Pero, ¿quiere el Gobierno cubano el acercamiento? ¿Le interesa ver crecer el sector privado?

Sin embargo, parece ser el mismo régimen comunista el que no está interesado en ningún acercamiento, ni levantamiento del embargo ni en el avance y prosperidad del ingente sector privado.

En momentos en los que parece necesitar ese acercamiento, Raúl Castro y sus subordinados apoyan la invasión rusa a Ucrania

En momentos en los que parece necesitar ese acercamiento, Raúl Castro y sus subordinados apoyan la invasión rusa a Ucrania, estrechan relaciones con Putin y anuncian la colaboración militar conjunta, así como instalan bases militares chinas y no esconden su cooperación bélica con la nación asiática.

La cúpula criolla no ha dado nunca ninguna señal clara de querer un entendimiento con su vecino del Norte. De haber sido el caso, hubiese dado al menos pasos mínimos en materia de derechos humanos y políticos, en lugar de aumentar la represión, y hubiesen evitado alianzas peligrosas y provocaciones como las mencionadas antes. Así ha sido siempre la historia, dos ejemplos son los presidentes estadounidenses Jimmy Carter y Bill Clinton, cuyas administraciones "amenazaron" con un acercamiento y Castro respondió enviando tropas a Angola y derribando las avionetas de Hermanos al Rescate, respectivamente.

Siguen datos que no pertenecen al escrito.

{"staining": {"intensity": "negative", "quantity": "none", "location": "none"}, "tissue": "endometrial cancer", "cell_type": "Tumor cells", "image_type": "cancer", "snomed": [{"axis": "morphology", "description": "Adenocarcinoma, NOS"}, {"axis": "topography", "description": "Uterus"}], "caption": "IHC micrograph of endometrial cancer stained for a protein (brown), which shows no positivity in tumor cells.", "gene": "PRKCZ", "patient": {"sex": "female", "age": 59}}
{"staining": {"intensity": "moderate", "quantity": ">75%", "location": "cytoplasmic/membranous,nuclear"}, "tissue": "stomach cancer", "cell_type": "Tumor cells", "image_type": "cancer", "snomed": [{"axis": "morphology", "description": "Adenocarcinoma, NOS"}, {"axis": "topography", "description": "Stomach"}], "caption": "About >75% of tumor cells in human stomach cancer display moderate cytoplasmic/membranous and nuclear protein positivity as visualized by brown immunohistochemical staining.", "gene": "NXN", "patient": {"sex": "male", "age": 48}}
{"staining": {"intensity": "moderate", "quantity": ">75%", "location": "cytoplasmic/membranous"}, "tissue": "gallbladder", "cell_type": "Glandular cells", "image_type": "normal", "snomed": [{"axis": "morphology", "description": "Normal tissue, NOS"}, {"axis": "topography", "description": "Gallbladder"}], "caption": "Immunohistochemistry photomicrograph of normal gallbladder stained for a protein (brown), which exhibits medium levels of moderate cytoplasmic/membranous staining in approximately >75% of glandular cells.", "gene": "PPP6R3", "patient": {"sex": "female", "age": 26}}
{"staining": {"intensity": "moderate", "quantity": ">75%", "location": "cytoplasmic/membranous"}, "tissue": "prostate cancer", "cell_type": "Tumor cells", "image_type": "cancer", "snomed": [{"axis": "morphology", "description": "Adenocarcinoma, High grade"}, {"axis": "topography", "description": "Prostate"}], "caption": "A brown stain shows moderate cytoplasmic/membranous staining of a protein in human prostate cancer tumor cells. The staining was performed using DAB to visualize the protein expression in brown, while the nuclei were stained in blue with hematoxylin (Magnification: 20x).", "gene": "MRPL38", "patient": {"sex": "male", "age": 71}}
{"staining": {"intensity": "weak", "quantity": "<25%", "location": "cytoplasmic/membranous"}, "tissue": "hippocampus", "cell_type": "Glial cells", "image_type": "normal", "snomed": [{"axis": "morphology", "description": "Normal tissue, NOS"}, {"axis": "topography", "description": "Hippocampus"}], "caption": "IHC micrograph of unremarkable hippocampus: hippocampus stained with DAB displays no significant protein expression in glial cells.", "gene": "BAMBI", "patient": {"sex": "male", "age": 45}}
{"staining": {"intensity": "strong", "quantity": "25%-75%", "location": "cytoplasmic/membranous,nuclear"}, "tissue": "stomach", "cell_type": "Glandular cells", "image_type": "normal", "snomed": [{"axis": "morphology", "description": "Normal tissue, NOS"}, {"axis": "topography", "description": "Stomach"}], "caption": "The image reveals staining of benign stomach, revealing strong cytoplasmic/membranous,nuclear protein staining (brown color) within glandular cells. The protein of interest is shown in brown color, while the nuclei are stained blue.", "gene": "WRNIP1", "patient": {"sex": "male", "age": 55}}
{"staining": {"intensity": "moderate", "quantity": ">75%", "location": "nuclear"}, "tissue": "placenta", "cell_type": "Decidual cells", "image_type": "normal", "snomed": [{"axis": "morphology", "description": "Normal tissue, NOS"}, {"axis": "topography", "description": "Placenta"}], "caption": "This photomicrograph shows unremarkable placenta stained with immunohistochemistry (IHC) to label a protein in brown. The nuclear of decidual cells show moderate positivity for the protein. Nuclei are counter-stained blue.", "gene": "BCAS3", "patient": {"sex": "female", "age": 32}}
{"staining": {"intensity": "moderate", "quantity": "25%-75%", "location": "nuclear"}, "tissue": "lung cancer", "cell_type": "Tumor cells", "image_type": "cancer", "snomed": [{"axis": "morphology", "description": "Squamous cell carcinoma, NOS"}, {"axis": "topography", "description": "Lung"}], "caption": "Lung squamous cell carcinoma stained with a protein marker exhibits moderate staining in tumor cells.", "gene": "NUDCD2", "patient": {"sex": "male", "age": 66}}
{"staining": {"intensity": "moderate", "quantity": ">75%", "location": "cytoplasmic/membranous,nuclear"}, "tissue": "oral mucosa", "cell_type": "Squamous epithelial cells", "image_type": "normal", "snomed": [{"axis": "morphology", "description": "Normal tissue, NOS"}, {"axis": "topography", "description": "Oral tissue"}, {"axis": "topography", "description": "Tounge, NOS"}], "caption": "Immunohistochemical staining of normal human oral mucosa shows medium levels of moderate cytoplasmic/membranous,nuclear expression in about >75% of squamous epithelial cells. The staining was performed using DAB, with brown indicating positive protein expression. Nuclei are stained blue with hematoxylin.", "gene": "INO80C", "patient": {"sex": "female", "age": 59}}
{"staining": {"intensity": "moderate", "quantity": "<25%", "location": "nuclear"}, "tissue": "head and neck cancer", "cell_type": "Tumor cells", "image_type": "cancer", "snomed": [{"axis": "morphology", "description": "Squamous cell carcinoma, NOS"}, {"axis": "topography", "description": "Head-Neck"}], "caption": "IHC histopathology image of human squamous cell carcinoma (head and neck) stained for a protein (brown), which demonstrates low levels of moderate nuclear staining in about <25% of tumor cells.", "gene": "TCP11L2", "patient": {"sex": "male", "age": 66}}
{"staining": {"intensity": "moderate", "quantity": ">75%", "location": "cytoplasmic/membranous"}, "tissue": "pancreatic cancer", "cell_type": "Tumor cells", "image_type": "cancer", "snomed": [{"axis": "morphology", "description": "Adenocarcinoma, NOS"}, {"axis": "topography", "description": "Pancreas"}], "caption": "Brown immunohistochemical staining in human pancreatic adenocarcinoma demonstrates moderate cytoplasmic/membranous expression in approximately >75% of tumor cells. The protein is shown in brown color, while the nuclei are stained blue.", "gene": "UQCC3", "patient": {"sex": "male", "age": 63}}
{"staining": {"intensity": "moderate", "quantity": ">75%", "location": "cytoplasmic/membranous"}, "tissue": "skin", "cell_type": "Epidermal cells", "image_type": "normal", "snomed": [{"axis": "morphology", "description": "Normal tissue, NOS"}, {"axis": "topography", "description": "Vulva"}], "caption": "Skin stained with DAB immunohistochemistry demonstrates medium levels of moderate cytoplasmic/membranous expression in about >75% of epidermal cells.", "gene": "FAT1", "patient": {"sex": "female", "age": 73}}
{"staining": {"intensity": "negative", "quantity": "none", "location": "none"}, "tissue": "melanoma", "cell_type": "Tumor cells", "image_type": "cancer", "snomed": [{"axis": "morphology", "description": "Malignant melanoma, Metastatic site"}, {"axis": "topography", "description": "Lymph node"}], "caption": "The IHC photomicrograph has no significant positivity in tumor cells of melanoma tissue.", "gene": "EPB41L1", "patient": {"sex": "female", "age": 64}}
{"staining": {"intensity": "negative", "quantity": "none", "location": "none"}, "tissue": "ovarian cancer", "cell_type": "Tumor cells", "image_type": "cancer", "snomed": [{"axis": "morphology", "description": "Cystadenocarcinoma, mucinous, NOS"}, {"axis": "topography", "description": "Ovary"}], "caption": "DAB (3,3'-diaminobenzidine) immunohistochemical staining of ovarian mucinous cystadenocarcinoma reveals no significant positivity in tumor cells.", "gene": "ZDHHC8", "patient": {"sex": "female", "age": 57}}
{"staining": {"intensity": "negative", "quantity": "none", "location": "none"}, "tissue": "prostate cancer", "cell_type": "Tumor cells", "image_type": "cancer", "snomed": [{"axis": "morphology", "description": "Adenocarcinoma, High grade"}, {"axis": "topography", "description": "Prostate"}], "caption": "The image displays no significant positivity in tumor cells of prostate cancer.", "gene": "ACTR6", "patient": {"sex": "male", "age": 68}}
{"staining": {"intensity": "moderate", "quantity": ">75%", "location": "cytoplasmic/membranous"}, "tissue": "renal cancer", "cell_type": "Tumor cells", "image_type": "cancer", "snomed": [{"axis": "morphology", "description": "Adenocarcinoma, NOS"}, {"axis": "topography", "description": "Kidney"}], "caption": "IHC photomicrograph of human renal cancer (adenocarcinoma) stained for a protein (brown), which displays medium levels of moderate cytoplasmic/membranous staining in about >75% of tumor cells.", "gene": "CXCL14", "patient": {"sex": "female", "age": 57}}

La evidencia indica, también, que Díaz-Canel y sus ordenadores del ordenamiento son los menos interesados en el crecimiento del sector privado. Lo aceptaron a regañadientes y lejos de empoderar, hacen cualquier cosa para sabotear su avance. Desde las leyes draconianas, el no permitir la inversión norteamericana directa, hasta el último de sus atentados al respecto: la bancarización.

En este sentido, y bajo esta lógica, parecen el CSG y Guennady más enemigos que amigos del Gobierno cubano.

Por último, lo que he visto de Guenna Rod, como se conoce en redes, especialmente luego del 11J, es el apoyo irrestricto a los activistas de la Isla, la defensa por los derechos humanos en Cuba y la búsqueda de una solución democrática al conflicto cubano. En lo que difiere con las demás plataformas es en la estrategia.

Ha sido en su sus redes, como pocas, donde han confluido individuos de distintos puntos de vista en el espectro político y se le ha dado voz a esa pluralidad que vamos a necesitar en democracia como en el camino que tenemos que recorrer para llegar a ella.

"La soledad moral", decía Erich Fromm, "es más terrible que la soledad física". Por eso es tan doloroso cuando suceden estos fusilamientos expeditos del honor, especialmente hoy en las redes sociales donde todo se multiplica y crece exponencialmente en forma de odio. Una cosa es cuestionar las ideas y otra bien distinta, terrible, cuestionar las motivaciones y la integridad de esa persona.

Son otras las circunstancias, otros los ejecutados, otras las armas y otros los que jalan el gatillo, y aún el que está siendo fusilado en su carácter, en su credibilidad y su honor, siente que es el mismo paredón.